Generally, Section 39-71-204, MCA, limits the power of the Workers’ Compensation Court to amend a compromise settlement:

“Except as provided in 39-71-2908, the division of the workers’ compensation judge shall not have the power to rescind, alter, or amend any order approving a full and final compromise settlement of compensation.”

Section 39-71-204(2), MCA.

Under Section 39-71-2908, MCA, the Workers’ Compensation judge may, within ten days of the judge’s receipt of the order, disapprove an order allowing a full and final compromise settlement. “This Court has held in several cases that these statutes preclude reopening of [sic] Workers’ Compensation settlements.” Sollie v. Peavey Co. and Travelers Indemnity Co. (Mont. 1984), [212 Mont. 197,] 686 P.2d 920, 41 St.Rep. 1684.

However, in Kienas v. Peterson (Mont. 1980), 624 P.2d 1, 37 St.Rep. 1747, opinion on rehearing, 38 St.Rep. 320, this Court established that under ordinary contract law a full and final compromise settlement could be set aside if the parties to the agreement were operating under a mutual mistake of material fact. We said “a universally accepted tenet of contract law, statutory in our state, that consent to the contract is lacking if it is entered into through mutual mistake of a material fact by the parties.” Kienas, 38 St.Rep. at 321. It is welk settled that if there is no consent, there is no contract.
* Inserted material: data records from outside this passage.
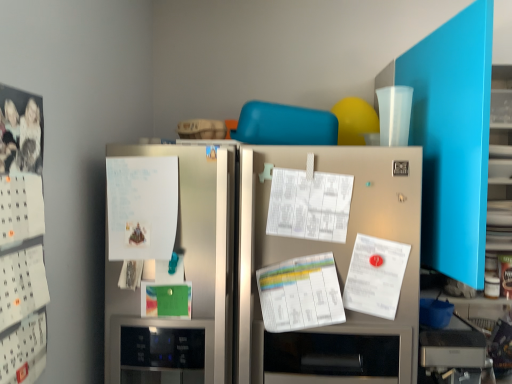
The width and height of the screenshot is (512, 384). What do you see at coordinates (335, 262) in the screenshot?
I see `satin silver refrigerator at center` at bounding box center [335, 262].

What is the approximate height of white paper at left?

white paper at left is 12.03 inches tall.

Locate an element on the screen. white paper at left is located at coordinates (142, 207).

This screenshot has height=384, width=512. Describe the element at coordinates (21, 238) in the screenshot. I see `white paper calendar at left` at that location.

At what (x,y) coordinates should I click in order to perform the action: click on satin silver refrigerator at center. Please return your answer as a coordinate pair (x, y). Looking at the image, I should click on (335, 262).

Image resolution: width=512 pixels, height=384 pixels. Find the location of `poster behind the white paper calendar at left`. poster behind the white paper calendar at left is located at coordinates (142, 207).

Is white paper calendar at left smaller than white paper at left?

Actually, white paper calendar at left might be larger than white paper at left.

Is white paper at left at the back of white paper calendar at left?

No, white paper calendar at left is not facing the opposite direction of white paper at left.

In terms of height, does white paper calendar at left look taller or shorter compared to white paper at left?

Clearly, white paper calendar at left is taller compared to white paper at left.

You are a GUI agent. You are given a task and a screenshot of the screen. Output one action in this format:
    pyautogui.click(x=<x>, y=<y>)
    Task: Click on the bulletin board located in front of the white paper at left
    The height and width of the screenshot is (384, 512).
    Given the screenshot: What is the action you would take?
    pyautogui.click(x=21, y=238)

How different are the orientations of white paper at left and white paper calendar at left in degrees?

The angle between the facing direction of white paper at left and the facing direction of white paper calendar at left is 92.1 degrees.

Is white paper calendar at left at the back of white paper at left?

No.

Is white paper calendar at left facing away from satin silver refrigerator at center?

No, white paper calendar at left is not facing the opposite direction of satin silver refrigerator at center.

From the image's perspective, is white paper calendar at left located above or below satin silver refrigerator at center?

white paper calendar at left is above satin silver refrigerator at center.

What's the angular difference between white paper calendar at left and satin silver refrigerator at center's facing directions?

They differ by 90.2 degrees in their facing directions.

Locate an element on the screen. bulletin board above the satin silver refrigerator at center (from the image's perspective) is located at coordinates (21, 238).

Considering the positions of objects satin silver refrigerator at center and white paper at left in the image provided, who is behind, satin silver refrigerator at center or white paper at left?

white paper at left.

In the scene shown: How different are the orientations of satin silver refrigerator at center and white paper at left in degrees?

The facing directions of satin silver refrigerator at center and white paper at left are 1.87 degrees apart.

Which is more to the right, satin silver refrigerator at center or white paper at left?

A: satin silver refrigerator at center.

Is point (381, 204) closer or farther from the camera than point (140, 187)?

Point (381, 204) is closer to the camera than point (140, 187).

Which is more to the left, white paper at left or satin silver refrigerator at center?

white paper at left.

Does white paper at left have a smaller size compared to satin silver refrigerator at center?

Indeed, white paper at left has a smaller size compared to satin silver refrigerator at center.

Is white paper at left oriented towards satin silver refrigerator at center?

Yes, white paper at left is oriented towards satin silver refrigerator at center.

From the image's perspective, is satin silver refrigerator at center below white paper calendar at left?

Correct, satin silver refrigerator at center appears lower than white paper calendar at left in the image.

Can you confirm if satin silver refrigerator at center is wider than white paper calendar at left?

Indeed, satin silver refrigerator at center has a greater width compared to white paper calendar at left.

Are satin silver refrigerator at center and white paper calendar at left beside each other?

They are not placed beside each other.

There is a white paper calendar at left. Where is `poster above it (from a real-world perspective)`? The height and width of the screenshot is (384, 512). poster above it (from a real-world perspective) is located at coordinates (142, 207).

This screenshot has height=384, width=512. Find the location of `poster on the right side of white paper calendar at left`. poster on the right side of white paper calendar at left is located at coordinates (142, 207).

Which object lies further to the anchor point white paper calendar at left, white paper at left or satin silver refrigerator at center?

satin silver refrigerator at center.

From the image, which object appears to be nearer to white paper at left, white paper calendar at left or satin silver refrigerator at center?

Among the two, satin silver refrigerator at center is located nearer to white paper at left.

Considering their positions, is white paper calendar at left positioned closer to satin silver refrigerator at center than white paper at left?

Among the two, white paper at left is located nearer to satin silver refrigerator at center.

Which object lies nearer to the anchor point satin silver refrigerator at center, white paper at left or white paper calendar at left?

Among the two, white paper at left is located nearer to satin silver refrigerator at center.

Based on their spatial positions, is satin silver refrigerator at center or white paper at left further from white paper calendar at left?

satin silver refrigerator at center lies further to white paper calendar at left than the other object.

Estimate the real-world distances between objects in this image. Which object is closer to white paper at left, satin silver refrigerator at center or white paper calendar at left?

satin silver refrigerator at center lies closer to white paper at left than the other object.

Identify the location of poster between white paper calendar at left and satin silver refrigerator at center from left to right. The image size is (512, 384). (142, 207).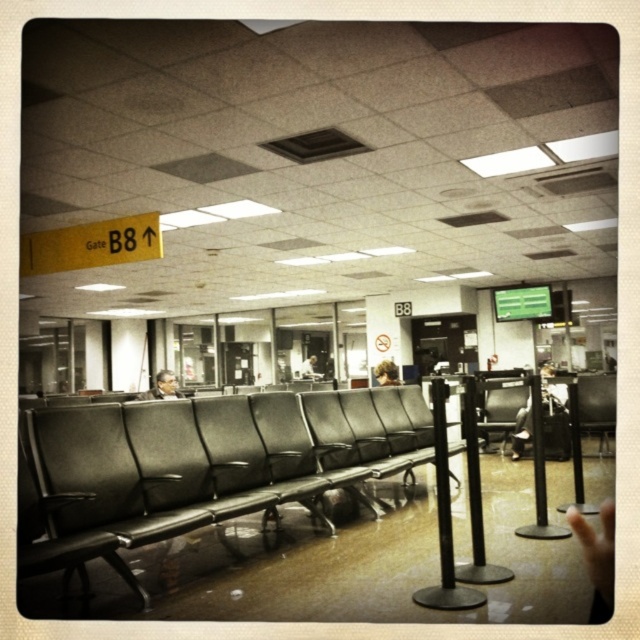
You are a maintenance worker at the airport and need to move a 4 meter long ladder from the storage area to the ceiling tiles near Gate B8. You have to pass between the matte black seats at center and the matte black chair at center. Will the ladder fit through the space between them?

The distance between the matte black seats at center and the matte black chair at center is 3.78 meters. Since the ladder is 4 meters long, it will not fit through the space between them as the ladder is longer than the available distance.

You are a wheelchair user who needs to reach the matte black seats at center from your current position. Given that your wheelchair has a turning radius of 0.8 meters, can you navigate to the seats without obstacles?

The distance between the matte black seats at center and the viewer is 2.92 meters. Since the wheelchair has a turning radius of 0.8 meters, which is sufficient to navigate towards the seats in a straight path, you can reach the matte black seats at center without issues.

You are standing at the airport gate B8 and want to locate two specific points marked in the scene. The first point is at coordinates point (376, 422) and the second is at point (499, 426). Which of these two points is closer to your current position?

Point (376, 422) is closer to the viewer than point (499, 426), so the first point is closer to your current position.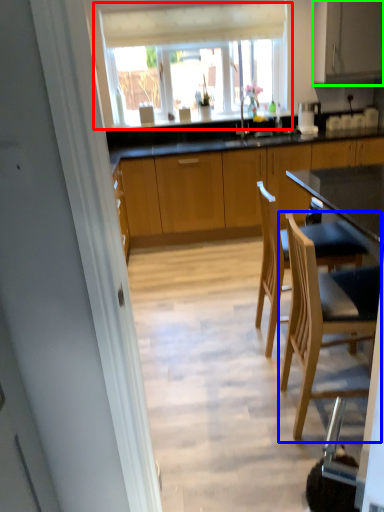
Question: Estimate the real-world distances between objects in this image. Which object is farther from window (highlighted by a red box), chair (highlighted by a blue box) or cabinetry (highlighted by a green box)?

Choices:
 (A) chair
 (B) cabinetry

Answer: (A)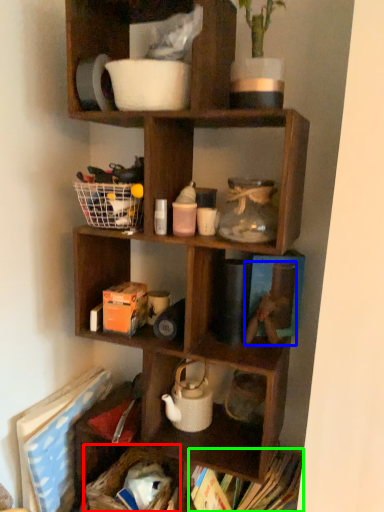
Question: Based on their relative distances, which object is nearer to basket (highlighted by a red box)? Choose from toy (highlighted by a blue box) and book (highlighted by a green box).

Choices:
 (A) toy
 (B) book

Answer: (B)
Section 28-2-409, MCA, states that:

“Mistake of fact is a mistake not caused by the neglect of a legal duty on the part of the person making the mistake and consisting in:
*261“(1) an unconscious ignorance or forgetfulness of fact, past or present, material to the contract; or
“(2) belief in the present existence of a thing material to the contract which does not exist or in the past existence of such a thing which has not existed.”

In Kienas, we allowed the claimant to reopen his full and final compromise settlement because neither party to the agreement realized that Kienas’ work-related injury could have aggravated or accelerated his prior condition of cerebral palsy.

Here, the Workers’ Compensation Court found there was a mutual mistake of fact. From the record before us we find there is more than sufficient evidence to support the finding by the lower court of mutual mistake by the parties. This case is similar to Kienas on that issue and we find that case to be controlling. Claimant Weldele and the appellant were mistaken as to the thoracic outlet syndrome. All doctors interviewed in this case testified that thoracic outlet syndrome is very difficult to diagnose. One specialist stated the syndrome is frequently misdiagnosed for three or four years. The doctors who treated the claimant for this syndrome believed the syndrome was caused by his 1978 accident. This syndrome is uniquely difficult to diagnose. The evidence shows an unconscious ignorance of a material fact on the part of both parties upon which the final settlement was based.

The need to fairly compensate the injured worker is the intent and the purpose of the Workers’ Compensation law. Kienas v. Peterson (Mont. 1980), 624 P.2d 1, 3, 37 St.Rep. 1751. We find the final compromise settlement was correctly set aside by the Workers’ Compensation Court.

We affirm the decision of the Workers’ Compensation Court.

MR. JUSTICES HARRISON, SHEEHY and WEBER concur.